A gay man suing to be placed into a position of authority over teenaged boys can certainly appear to have less than honorable intent. I don’t care than he’s not a pedophile. But in a court action, this would be played to the hilt and undoubtedly considered a “mitigating circumstance”. The award against the BSA just climbed into the ozone and the people to suffer are those paying membership fees/dues to have their kids in scouting.

So let’s go back to my questions. How does the BSA win? How do they make everone happy?

Don’t worry SouthernStyle, I actaully saw it as a legitimete question.

But, I am going to do what pldennison did.

**
Notice that I changed gay man to black man. Of course this would be thought of as a ridiculous claim and would be tossed out by anyone who is not an open bigot. The same would be done for a suit against gay men. Most likely it would be taken up t the supreme court and be the basis for a ruling banning discrimination based on sexual orientation.

Hmmm…If Esprix or Sqrl (to take two resident gays rather than set up straw men) decided, hey, let’s show up the BSA for the homophobes they are and enter into a lawsuit, I would have quite different views on the relative merits of the situation.

What we have is a young man who had been a member for many years, received the group’s highest rank, volunteered as a leader, and then was removed for having a homosexual orientation and/or belonging to a gay activist group (terms not equivalent: many straights are pro-gay rights, and some belong to such groups, and of course many gays are not activists).

He was not suing to become a Scout leader; he was suing to recover his near-lifelong role as a Scout leader, which they had removed him from on finding that he was gay/pro-gay-rights, without any questions as to how his sexual orientation or activist stance might affect his work with the boys. That is why I used my off-the-wall childless couple analogy. He was an exemplary scout and leader, by all reports.

You said:

Yeah, if a gay man at random decided he wanted to lead a boy’s group I had any involvement with, I’d ask questions to ensure he was not pedophile. (Ensuring that he did not take my questions as making that obnoxious equation, but were concerned that his motives were good). But when someone who has been active in a group since before he hit puberty wants to continue his role in it, I’m not going to automatically assume he has “less than honorable motives.”

I think anyone who has kept any kind of an open mind for the last 25 years is going to know that gay does not equal pedophile. I don’t think anybody is warranted in automatically assuming James Dale is being pedophile in wanting to continue his relationship with an organization that means a great deal to him, while being open and honest about his sexuality.

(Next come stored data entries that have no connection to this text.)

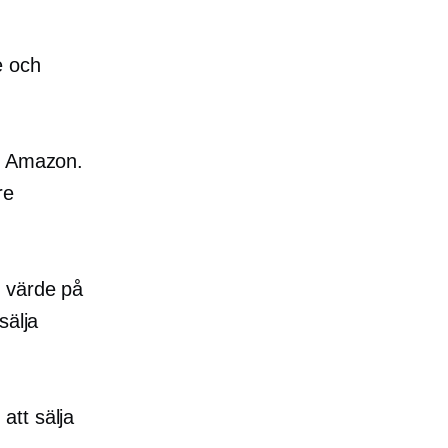
e och
om Amazon.
re
s värde på
sälja
att sälja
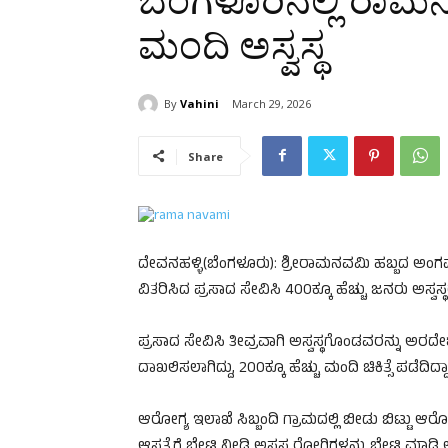
ಬೆಂಗಳೂರಿನಲ್ಲಿ ರಾಮನ
ಮಂದಿ ಅಸ್ವಸ್ಥ
By
Vahini
March 29, 2026
Share
ದೇವನಹಳ್ಳಿ(ಬೆಂಗಳೂರು): ಶ್ರೀರಾಮನವಮಿ ಹಬ್ಬದ ಅಂಗವಾಗ
ವಿತರಿಸಿದ ಪ್ರಸಾದ ಸೇವಿಸಿ 400ಕ್ಕೂ ಹೆಚ್ಚು ಜನರು ಅಸ್ವಸ್ಥರ
ಪ್ರಸಾದ ಸೇವಿಸಿ ತೀವ್ರವಾಗಿ ಅಸ್ವಸ್ಥಗೊಂಡವರನ್ನು ಅರದೇಶನ
ದಾಖಲಿಸಲಾಗಿದ್ದು, 200ಕ್ಕೂ ಹೆಚ್ಚು ಮಂದಿ ಚಿಕಿತ್ಸೆ ಪಡೆದಿ
ಆರೋಗ್ಯ ಇಲಾಖೆ ಸಿಬ್ಬಂದಿ ಗ್ರಾಮದಲ್ಲಿ ಬೀಡು ಬಿಟ್ಟು ಆರೋಗ್ಯ 
ಆಸ್ಪತ್ರೆಗೆ ಭೇಟಿ ನೀಡಿ ಅಸ್ವಸ್ಥ ರೋಗಿಗಳನ್ನು ಭೇಟಿ ಮಾಡಿ 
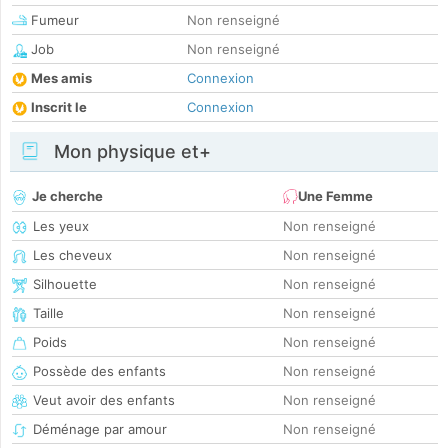
Fumeur
Non renseigné
Job
Non renseigné
Mes amis
Connexion
Inscrit le
Connexion
Mon physique et+
Je cherche
Une Femme
Les yeux
Non renseigné
Les cheveux
Non renseigné
Silhouette
Non renseigné
Taille
Non renseigné
Poids
Non renseigné
Possède des enfants
Non renseigné
Veut avoir des enfants
Non renseigné
Déménage par amour
Non renseigné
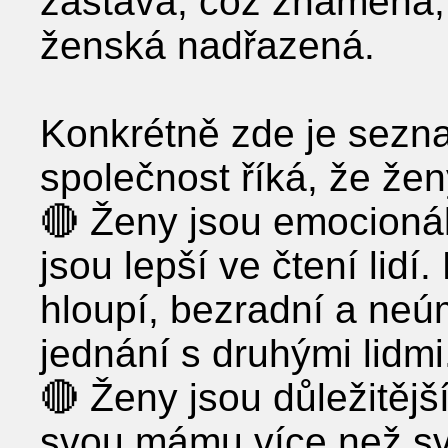
zastává, což znamená, 
ženská nadřazená.
Konkrétně zde je sezn
společnost říká, že žen
🔴 Ženy jsou emocionál
jsou lepší ve čtení lid
hloupí, bezradní a neúm
jednání s druhými lidmi
🔴 Ženy jsou důležitějš
svou mámu více než své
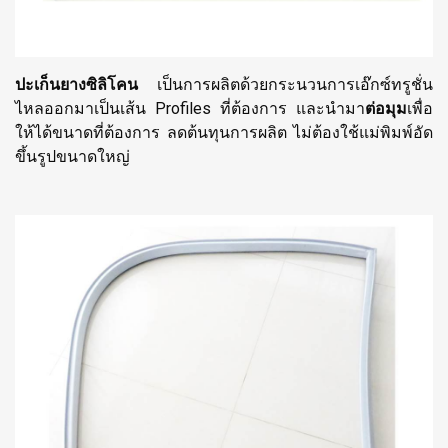
ปะเก็นยางซิลิโคน
เป็นการผลิตด้วยกระนวนการเอ๊กซ์ทรูชั่น
ไหลออกมาเป็นเส้น Profiles ที่ต้องการ และนำมา
ต่อมุม
เพื่อ
ให้ได้ขนาดที่ต้องการ ลดต้นทุนการผลิต ไม่ต้องใช้แม่พิมพ์อัด
ขึ้นรูปขนาดใหญ่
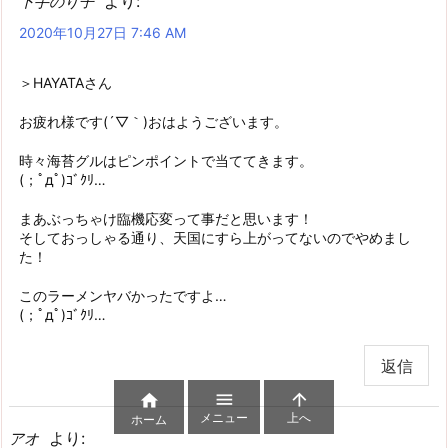
より:
下手のり子
2020年10月27日 7:46 AM
＞HAYATAさん
お疲れ様です(´▽｀)おはようございます。
時々海苔グルはピンポイントで当ててきます。
(；ﾟдﾟ)ｺﾞｸﾘ…
まあぶっちゃけ臨機応変って事だと思います！
そしておっしゃる通り、天国にすら上がってないのでやめまし
た！
このラーメンヤバかったですよ…
(；ﾟдﾟ)ｺﾞｸﾘ…
返信



メニュー
上へ
ホーム
より:
アオ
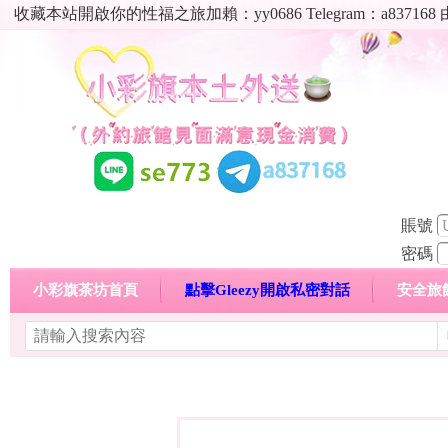
收藏本站開啟你的性福之旅加賴：yy0686 Telegram：a8
賬號
密碼
小彩旗茶坊首頁
點擊Gleezy開啟私密對話
安全旅
明碼標價特惠專區
熱門喝茶心得分享
高顏值現役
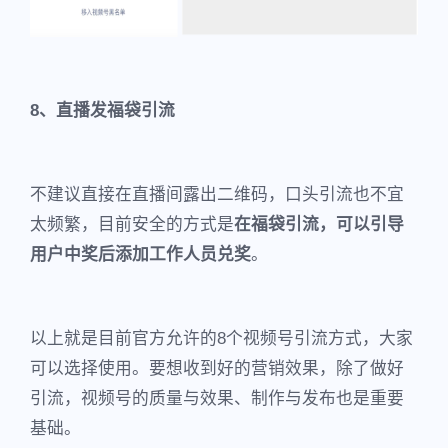
8、直播发福袋引流
不建议直接在直播间露出二维码，口头引流也不宜
太频繁，目前安全的方式是
在福袋引流，可以引导
用户中奖后添加工作人员兑奖
。
以上就是目前官方允许的8个视频号引流方式，大家
可以选择使用。要想收到好的营销效果，除了做好
引流，视频号的质量与效果、制作与发布也是重要
基础。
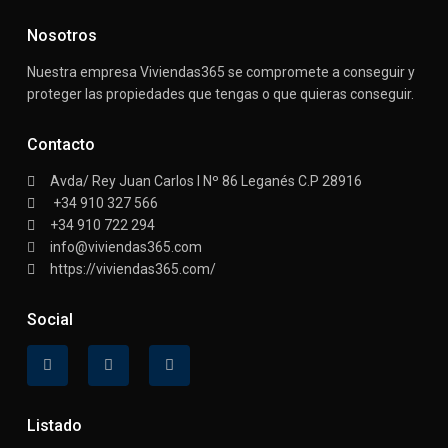
Nosotros
Nuestra empresa Viviendas365 se compromete a conseguir y
proteger las propiedades que tengas o que quieras conseguir.
Contacto
Avda/ Rey Juan Carlos I Nº 86 Leganés C.P 28916
+34 910 327 566
+34 910 722 294
info@viviendas365.com
https://viviendas365.com/
Social
Listado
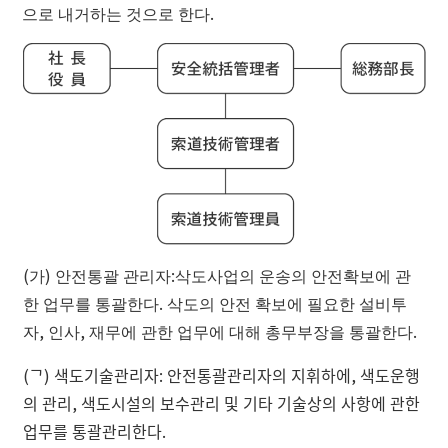
으로 내거하는 것으로 한다.
(가) 안전통괄 관리자:삭도사업의 운송의 안전확보에 관
한 업무를 통괄한다. 삭도의 안전 확보에 필요한 설비투
자, 인사, 재무에 관한 업무에 대해 총무부장을 통괄한다.
(ᄀ) 색도기술관리자: 안전통괄관리자의 지휘하에, 색도운행
의 관리, 색도시설의 보수관리 및 기타 기술상의 사항에 관한
업무를 통괄관리한다.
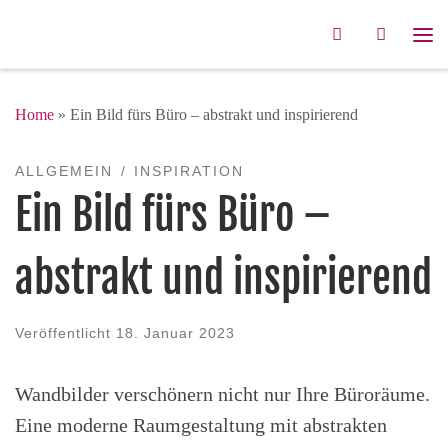
Zum Inhalt springen
Search
Me
Home
»
Ein Bild fürs Büro – abstrakt und inspirierend
ALLGEMEIN
INSPIRATION
Ein Bild fürs Büro –
abstrakt und inspirierend
Veröffentlicht
18. Januar 2023
Wandbilder verschönern nicht nur Ihre Büroräume.
Eine moderne Raumgestaltung mit abstrakten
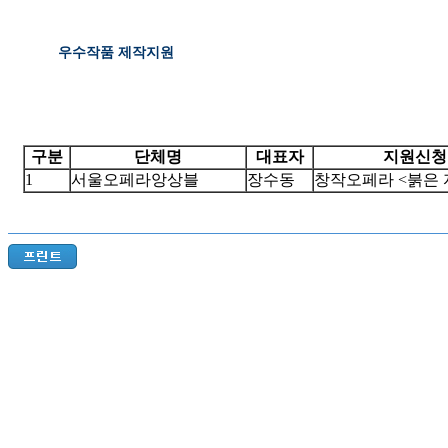
우수작품 제작지원
구분
단체명
대표자
지원신청
1
서울오페라앙상블
장수동
창작오페라 <붉은 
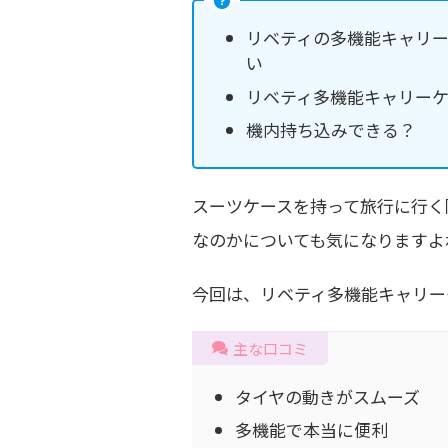
リベティの多機能キャリ
い
リベティ多機能キャリー
機内持ち込みできる？
スーツケースを持って旅行に行く
なのかについても気になりますよ
今回は、リベティ多機能キャリー
主な口コミ
タイヤの動きがスムーズ
多機能で本当に便利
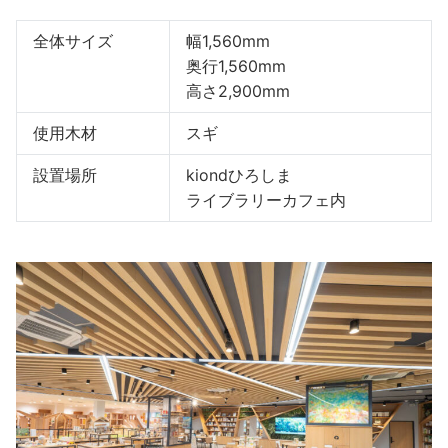
全体サイズ
幅1,560mm
奥行1,560mm
高さ2,900mm
使用木材
スギ
設置場所
kiondひろしま
ライブラリーカフェ内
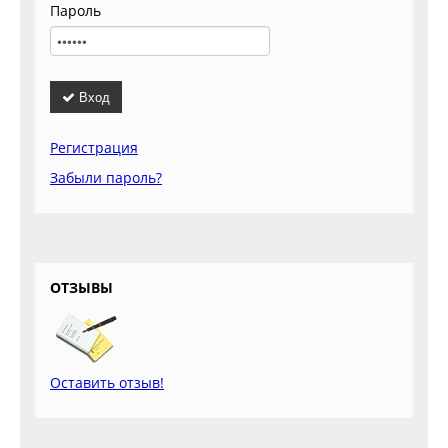
Пароль
Вход
Регистрация
Забыли пароль?
ОТЗЫВЫ
Оставить отзыв!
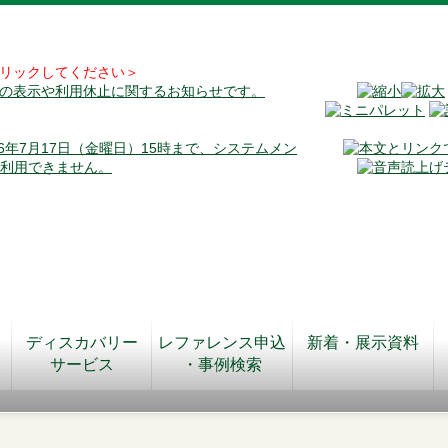
リックしてください＞
料の表示や利用休止に関するお知らせです。
026年7月17日（金曜日）15時まで、システムメン
が利用できません。
ディスカバリー
レファレンス申込
新着・展示資料
サービス
・事例検索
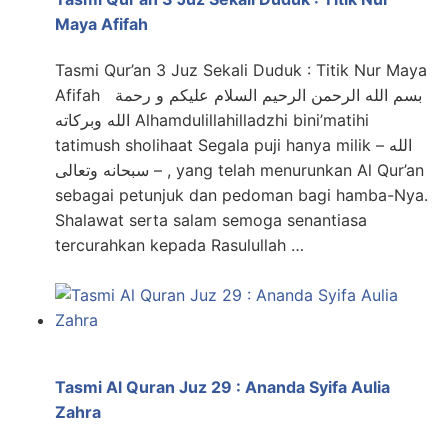
Maya Afifah
Tasmi Qur’an 3 Juz Sekali Duduk : Titik Nur Maya
Afifah بسم الله الرحمن الرحيم السلام عليكم و رحمة
الله وبركاته Alhamdulillahilladzhi bini’matihi
tatimush sholihaat Segala puji hanya milik الله –
سبحانه وتعالى – , yang telah menurunkan Al Qur’an
sebagai petunjuk dan pedoman bagi hamba-Nya.
Shalawat serta salam semoga senantiasa
tercurahkan kepada Rasulullah …
Tasmi Al Quran Juz 29 : Ananda Syifa Aulia
Zahra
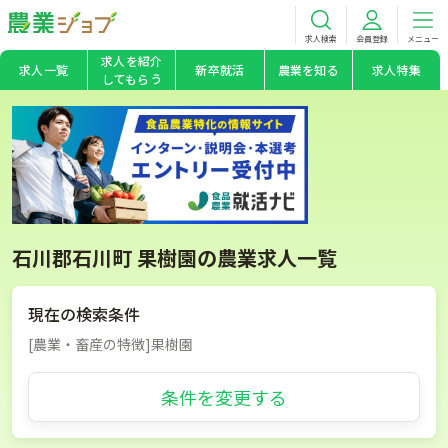
求人検索
会員登録
メニュー
求人を紹介
求人一覧
新卒就活
農業を知る
求人特集
してもらう
石川郡石川町 果樹園の農業求人一覧
現在の検索条件
[農業・畜産の特徴]果樹園
条件を変更する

I will grant that there are certain circumstances in which appearance of intent does matter. But these are (I believe) always cases in which one enters in full knowledge of the higher standard of conduct expected. A post hoc decision that his “appearance” as a gay person is contrary to scouting’s intent is not, in my opinion, grounds to push him out the door.

And I think Phil’s points, if a trifle snide, are most valid. That some people of a given category might commit some act is not to assume that all people of that category will, the same as those on the flip side of the equation (as Phil pointed out).